=== DATA UNDER STUDY ===

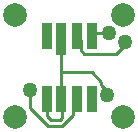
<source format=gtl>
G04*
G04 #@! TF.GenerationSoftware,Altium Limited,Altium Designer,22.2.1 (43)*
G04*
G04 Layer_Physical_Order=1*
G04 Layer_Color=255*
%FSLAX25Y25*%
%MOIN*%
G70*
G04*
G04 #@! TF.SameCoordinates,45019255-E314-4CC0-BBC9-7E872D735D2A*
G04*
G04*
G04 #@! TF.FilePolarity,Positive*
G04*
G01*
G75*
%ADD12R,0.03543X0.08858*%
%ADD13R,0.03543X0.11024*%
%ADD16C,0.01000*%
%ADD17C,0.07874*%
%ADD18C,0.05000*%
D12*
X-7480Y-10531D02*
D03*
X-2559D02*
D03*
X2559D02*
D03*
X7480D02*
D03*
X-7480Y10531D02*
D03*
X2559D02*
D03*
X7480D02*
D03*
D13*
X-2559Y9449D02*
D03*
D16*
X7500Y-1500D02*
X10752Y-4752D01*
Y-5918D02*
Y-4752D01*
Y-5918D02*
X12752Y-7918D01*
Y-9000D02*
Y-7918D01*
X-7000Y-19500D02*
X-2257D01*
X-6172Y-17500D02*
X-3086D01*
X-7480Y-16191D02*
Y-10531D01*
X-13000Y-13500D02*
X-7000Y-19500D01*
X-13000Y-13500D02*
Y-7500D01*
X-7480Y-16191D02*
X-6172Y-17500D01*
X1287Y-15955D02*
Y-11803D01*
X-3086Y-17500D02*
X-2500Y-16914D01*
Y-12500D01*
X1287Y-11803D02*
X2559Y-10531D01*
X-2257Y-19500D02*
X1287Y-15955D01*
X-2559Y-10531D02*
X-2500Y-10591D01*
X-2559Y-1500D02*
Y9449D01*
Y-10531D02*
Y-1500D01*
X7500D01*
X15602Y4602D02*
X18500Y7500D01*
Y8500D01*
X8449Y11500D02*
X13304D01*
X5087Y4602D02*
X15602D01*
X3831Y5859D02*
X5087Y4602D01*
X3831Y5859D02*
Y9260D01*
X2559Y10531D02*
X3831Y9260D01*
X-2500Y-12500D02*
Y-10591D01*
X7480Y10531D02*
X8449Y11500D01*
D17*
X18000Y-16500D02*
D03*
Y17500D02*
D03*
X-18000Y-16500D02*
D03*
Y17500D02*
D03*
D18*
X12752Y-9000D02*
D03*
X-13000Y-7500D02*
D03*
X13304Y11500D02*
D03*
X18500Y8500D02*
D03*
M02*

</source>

===

REQUIREMENT
Restate the full listing word for word, excluding images.

RESULT OF THE EXERCISE
<source format=gtl>
G04*
G04 #@! TF.GenerationSoftware,Altium Limited,Altium Designer,22.2.1 (43)*
G04*
G04 Layer_Physical_Order=1*
G04 Layer_Color=255*
%FSLAX25Y25*%
%MOIN*%
G70*
G04*
G04 #@! TF.SameCoordinates,45019255-E314-4CC0-BBC9-7E872D735D2A*
G04*
G04*
G04 #@! TF.FilePolarity,Positive*
G04*
G01*
G75*
%ADD12R,0.03543X0.08858*%
%ADD13R,0.03543X0.11024*%
%ADD16C,0.01000*%
%ADD17C,0.07874*%
%ADD18C,0.05000*%
D12*
X-7480Y-10531D02*
D03*
X-2559D02*
D03*
X2559D02*
D03*
X7480D02*
D03*
X-7480Y10531D02*
D03*
X2559D02*
D03*
X7480D02*
D03*
D13*
X-2559Y9449D02*
D03*
D16*
X7500Y-1500D02*
X10752Y-4752D01*
Y-5918D02*
Y-4752D01*
Y-5918D02*
X12752Y-7918D01*
Y-9000D02*
Y-7918D01*
X-7000Y-19500D02*
X-2257D01*
X-6172Y-17500D02*
X-3086D01*
X-7480Y-16191D02*
Y-10531D01*
X-13000Y-13500D02*
X-7000Y-19500D01*
X-13000Y-13500D02*
Y-7500D01*
X-7480Y-16191D02*
X-6172Y-17500D01*
X1287Y-15955D02*
Y-11803D01*
X-3086Y-17500D02*
X-2500Y-16914D01*
Y-12500D01*
X1287Y-11803D02*
X2559Y-10531D01*
X-2257Y-19500D02*
X1287Y-15955D01*
X-2559Y-10531D02*
X-2500Y-10591D01*
X-2559Y-1500D02*
Y9449D01*
Y-10531D02*
Y-1500D01*
X7500D01*
X15602Y4602D02*
X18500Y7500D01*
Y8500D01*
X8449Y11500D02*
X13304D01*
X5087Y4602D02*
X15602D01*
X3831Y5859D02*
X5087Y4602D01*
X3831Y5859D02*
Y9260D01*
X2559Y10531D02*
X3831Y9260D01*
X-2500Y-12500D02*
Y-10591D01*
X7480Y10531D02*
X8449Y11500D01*
D17*
X18000Y-16500D02*
D03*
Y17500D02*
D03*
X-18000Y-16500D02*
D03*
Y17500D02*
D03*
D18*
X12752Y-9000D02*
D03*
X-13000Y-7500D02*
D03*
X13304Y11500D02*
D03*
X18500Y8500D02*
D03*
M02*

</source>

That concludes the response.